** START OF TEXT PASSAGE **
Team C: Detroit Tigers
Porcello came into the league as a baby-faced 20-year old in 2009 and has been a solid if unspectacular starting pitcher since. Perhaps he'd benefit from a move to the NL? Nick Castellanos, a rising minor league star and the Futures Game MVP, eliminates the Phillies' search for their next third baseman. Avisail Garcia presents all kinds of intrigue. Having turned just 21 in June (and already in AA), he stands 6'4", weighs 240 pounds, looks like a football player and can move like one too. Garcia is still raw, especially at the plate, but a plus defender with a plus arm in right field. He is the kind of prospect who defines the word "upside" and would be more than worth the wait if he can put it all together.
Other possible trade partners, but with less to offer...
Team D: New York Yankees
Team E: Los Angeles Dodgers
The Rangers, Red Sox, and Tigers offer the most enticing returns of talent. We haven't heard anything about the Tigers, but you imagine they'd be buyers and in the market for a second reliable starter behind Justin Verlander. A Verlander-Hamels duo is pretty sexy. It remains to be seen what the Red Sox do come deadline time, but they'll need to address the starting rotation if they fancy themselves a real contender. At the moment, it seems like the Rangers are the most logical trading partner. They have already been linked to early trade murmurs and reportedly like Hamels more than Zack Greinke. If a trade involving Hamels does occur, I'm just hoping Ruben doesn't get fleeced.
** END OF TEXT PASSAGE **
** START OF DATASET **
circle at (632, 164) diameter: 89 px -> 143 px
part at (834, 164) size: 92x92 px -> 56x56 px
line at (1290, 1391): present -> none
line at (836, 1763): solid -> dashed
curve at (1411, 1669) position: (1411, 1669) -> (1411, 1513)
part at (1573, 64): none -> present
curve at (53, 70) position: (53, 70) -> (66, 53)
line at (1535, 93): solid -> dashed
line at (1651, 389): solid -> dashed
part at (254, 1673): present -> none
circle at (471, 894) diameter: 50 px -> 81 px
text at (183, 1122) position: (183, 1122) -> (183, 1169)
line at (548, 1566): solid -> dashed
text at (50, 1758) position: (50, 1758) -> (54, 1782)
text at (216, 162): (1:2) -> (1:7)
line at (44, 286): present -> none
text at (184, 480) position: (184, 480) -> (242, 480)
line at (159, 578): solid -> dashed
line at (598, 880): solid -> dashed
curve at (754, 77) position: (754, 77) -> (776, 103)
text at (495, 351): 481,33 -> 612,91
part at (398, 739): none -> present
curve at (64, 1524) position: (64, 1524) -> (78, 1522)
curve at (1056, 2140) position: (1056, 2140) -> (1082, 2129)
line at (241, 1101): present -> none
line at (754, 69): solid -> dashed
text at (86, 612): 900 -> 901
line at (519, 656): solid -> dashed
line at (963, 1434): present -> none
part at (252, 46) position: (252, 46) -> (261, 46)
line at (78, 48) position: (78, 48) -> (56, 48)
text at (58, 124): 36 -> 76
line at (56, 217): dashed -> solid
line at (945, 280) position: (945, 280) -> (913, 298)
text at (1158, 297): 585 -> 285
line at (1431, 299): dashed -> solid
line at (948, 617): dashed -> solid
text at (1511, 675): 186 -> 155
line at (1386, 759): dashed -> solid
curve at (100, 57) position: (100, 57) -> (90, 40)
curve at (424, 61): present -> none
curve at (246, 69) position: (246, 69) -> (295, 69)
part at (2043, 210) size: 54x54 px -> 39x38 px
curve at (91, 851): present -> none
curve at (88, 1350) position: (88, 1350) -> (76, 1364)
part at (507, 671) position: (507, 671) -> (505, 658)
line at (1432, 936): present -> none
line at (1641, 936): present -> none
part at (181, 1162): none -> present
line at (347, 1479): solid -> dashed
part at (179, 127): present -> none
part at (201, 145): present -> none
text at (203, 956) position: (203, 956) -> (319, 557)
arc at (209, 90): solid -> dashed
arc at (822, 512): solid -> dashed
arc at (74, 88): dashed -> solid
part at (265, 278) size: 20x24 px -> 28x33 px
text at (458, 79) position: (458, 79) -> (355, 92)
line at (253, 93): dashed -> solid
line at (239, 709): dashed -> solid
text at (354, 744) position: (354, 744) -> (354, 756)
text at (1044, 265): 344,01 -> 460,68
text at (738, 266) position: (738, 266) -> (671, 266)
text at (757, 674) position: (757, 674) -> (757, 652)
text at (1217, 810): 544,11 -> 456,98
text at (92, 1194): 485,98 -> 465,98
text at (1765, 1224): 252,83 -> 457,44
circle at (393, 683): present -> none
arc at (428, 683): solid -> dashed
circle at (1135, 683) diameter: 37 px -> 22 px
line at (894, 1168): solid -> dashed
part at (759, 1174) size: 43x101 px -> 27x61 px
** END OF DATASET **
■ REQUIRED ACTIONS:
**a)** Update the trade-partner passage from "Team D: New" up to and including "doesn't get fleeced." by replacing "trading partner" with "trade partner".
**b)** Recast the records as a numbered list, starting at the first line and continuing up to and including the line with "text at (50, 1758)". Leave out any blank lines.

■ SOLUTIONS:
**a)**
Team D: New York Yankees
Team E: Los Angeles Dodgers
The Rangers, Red Sox, and Tigers offer the most enticing returns of talent. We haven't heard anything about the Tigers, but you imagine they'd be buyers and in the market for a second reliable starter behind Justin Verlander. A Verlander-Hamels duo is pretty sexy. It remains to be seen what the Red Sox do come deadline time, but they'll need to address the starting rotation if they fancy themselves a real contender. At the moment, it seems like the Rangers are the most logical trade partner. They have already been linked to early trade murmurs and reportedly like Hamels more than Zack Greinke. If a trade involving Hamels does occur, I'm just hoping Ruben doesn't get fleeced.

**b)**
1. circle at (632, 164) diameter: 89 px -> 143 px
2. part at (834, 164) size: 92x92 px -> 56x56 px
3. line at (1290, 1391): present -> none
4. line at (836, 1763): solid -> dashed
5. curve at (1411, 1669) position: (1411, 1669) -> (1411, 1513)
6. part at (1573, 64): none -> present
7. curve at (53, 70) position: (53, 70) -> (66, 53)
8. line at (1535, 93): solid -> dashed
9. line at (1651, 389): solid -> dashed
10. part at (254, 1673): present -> none
11. circle at (471, 894) diameter: 50 px -> 81 px
12. text at (183, 1122) position: (183, 1122) -> (183, 1169)
13. line at (548, 1566): solid -> dashed
14. text at (50, 1758) position: (50, 1758) -> (54, 1782)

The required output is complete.